A recursive descent parser handles operator precedence by chaining methods together. Each method handles one level of precedence and calls the next level "up" until finally reaching primary().

Since we don’t have operators yet, our chain is very short: expression() simply calls primary() directly. We will add the intermediate steps for arithmetic and logic in the next chapter.

Add this to Parser:

    # --- Parser Entry Point ---

    def expression(self) -> expr.Expr:
        # For now, our grammar is: expression → primary ;
        # In the next chapter, we will expand this to handle operators.
        return self.primary()

    def parse(self) -> expr.Expr | None:
        try:
            return self.expression()
        except ParseError:
            return None

6. Wiring it up

We have a complete, runnable pipeline for evaluating simple literals and groupings. Let us connect the Scanner, the Parser, and the AST Printer together in snek.py.

Open snek.py and add these imports at the top of the file, with the others:

from parser import Parser
from ast_printer import AstPrinter

Update your run method in snek.py:

    @staticmethod
    def run(source):
        # Scan the text into tokens
        scanner = Scanner(source)
        tokens = scanner.scan_tokens()

        # Parse the tokens into an AST
        parser = Parser(tokens)
        expression = parser.parse()

        # Stop if there was a syntax error.
        if error.had_error or expression is None:
            return

        # Print the AST
        printer = AstPrinter()
        print(printer.print_ast(expression))

Test it out

Now that the entire pipeline is connected, run your interpreter (python snek.py) and test it on real input.
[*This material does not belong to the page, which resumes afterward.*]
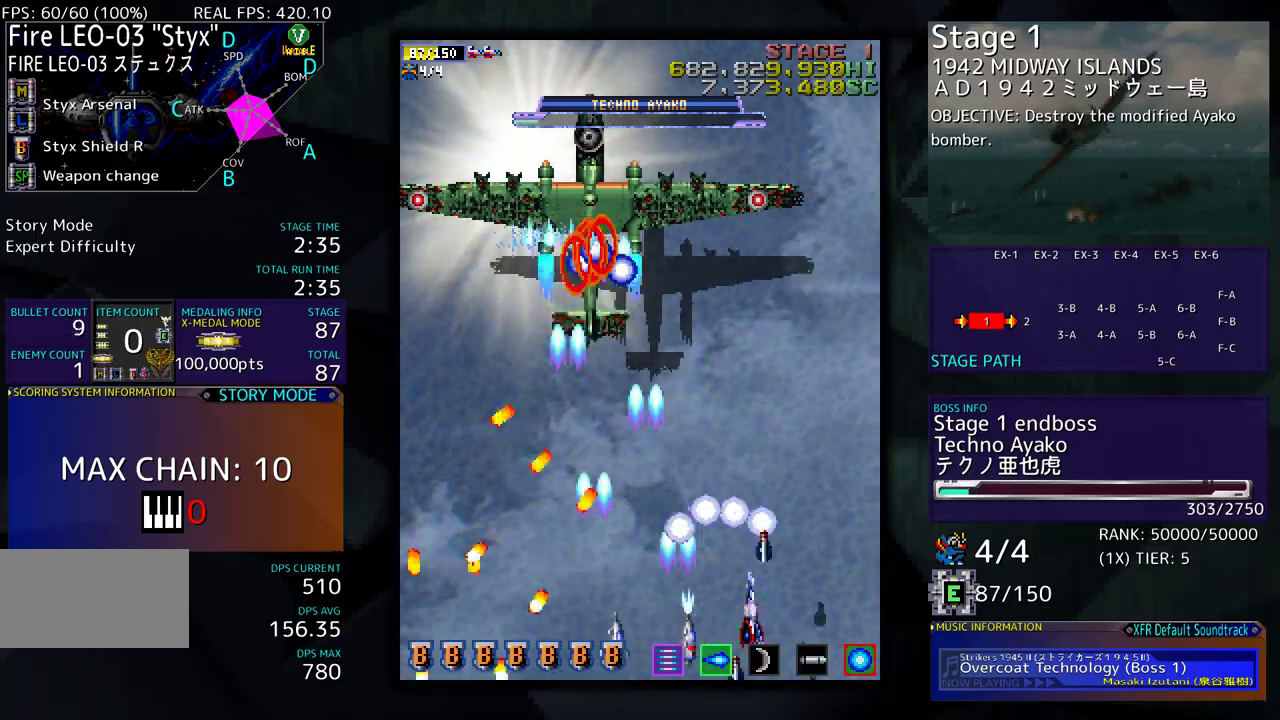
{"buttons": [], "events": [[33, "DPAD_LEFT", "down"], [250, "DPAD_UP", "up"], [300, "DPAD_DOWN", "down"], [350, "DPAD_LEFT", "up"], [483, "DPAD_DOWN", "up"]]}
Type 123; and press Enter. The parser should create a Literal node, and the AstPrinter should print its value: 123.0. (Note: Because we haven't implemented statement parsing yet, the parser simply grabs the first valid expression it finds and silently ignores the trailing ; token).
Type ((( "hello" ))); and press Enter. The parser should generate a deeply nested tree, and the printer should show you the structure: (group (group (group hello))).
Type (123; and press Enter. Your error handling should kick in and report the missing parenthesis: [line 1] Error at ';': Expect ')' after expression.

In the next chapter, we will build out the rest of the precedence ladder to support the full range of arithmetic operators.

7. Challenges

Trace-it

Given the following AST output generated by an AstPrinter, write the exact Python Expr constructor code that generated it.
(* (- 5) (group 10))

Answer

expression = expr.Binary(
    expr.Unary(
        Token(TokenType.MINUS, "-", None, 1),
        expr.Literal(5)
    ),
    Token(TokenType.STAR, "*", None, 1),
    expr.Grouping(
        expr.Literal(10)
    )
)

Add Unary Expressions

The parser currently only understands literals (e.g., 123, "hi", true) and groupings ((...)). In this exercise, you will extend it to support unary expressions like -5 or !true. This is a preview of the recursive descent techniques we will use heavily in the next chapter.

Your goal is to implement the following grammar rules:

expression → unary ;
unary      → ( "!" | "-" ) unary | primary ;

This means that expression should now call unary, and unary will either be a ! or - followed by another unary expression (to handle cases like !!true), or it will fall through to primary if no operator is found.

Implementation Hint

Create a new method unary(self) -> expr.Expr in your Parser class.
Inside unary(), check if the current token is a BANG or MINUS.
- If it is, consume the operator token. Then, recursively call unary() to parse the right-hand operand.
- Construct and return a expr.Unary node.
If the current token is not a unary operator, simply call and return self.primary().
Finally, update your expression() method to call self.unary() instead of self.primary().

Once complete, you should be able to run your REPL and test both simple and nested unary expressions. Typing !false should result in (! false), while a more complex input like !!-123 should produce (! (! (- 123.0))), proving that your parser correctly handles recursive operators.